(Beginning of MATERIAL FOR THIS EXERCISE)

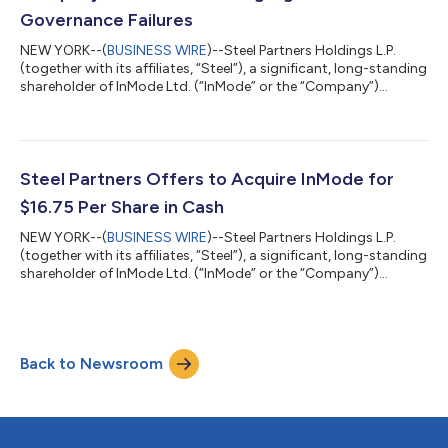
Governance Failures
NEW YORK--(
BUSINESS WIRE
)--Steel Partners Holdings L.P.
(together with its affiliates, “Steel”), a significant, long-standing
shareholder of InMode Ltd. (“InMode” or the “Company”)
(Nasdaq: INMD), today issued a letter to the Board of Directors
(the “Board”) of the Company. The full text of the letter is below.
July 16, 2026 VIA ELECTRONIC MAIL InMode Ltd. Tavor Building,
Sha’ar Yokneam P.O. Box 533 Yokneam 2069206 Israel
Attention: The Board of Directors Dear Members of the Board
Steel Partners Offers to Acquire InMode for
of Directors:...
$16.75 Per Share in Cash
NEW YORK--(
BUSINESS WIRE
)--Steel Partners Holdings L.P.
(together with its affiliates, “Steel”), a significant, long-standing
shareholder of InMode Ltd. (“InMode” or the “Company”)
(NASDAQ: INMD), today issued a letter to the Board of
Directors (the “Board”) of the Company, offering to acquire
100% of the shares of InMode for $16.75 per share in cash. The
full text of the letter is below. July 9, 2026 VIA ELECTRONIC
Back to Newsroom
MAIL InMode Ltd. Tavor Building, Sha’ar Yokneam P.O. Box 533
Yokneam 2069206 Is...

(End of MATERIAL FOR THIS EXERCISE)

How many lines of the records contain the string "issued"? Respond with the number alone.

#### [RESULT OF THIS TASK]
2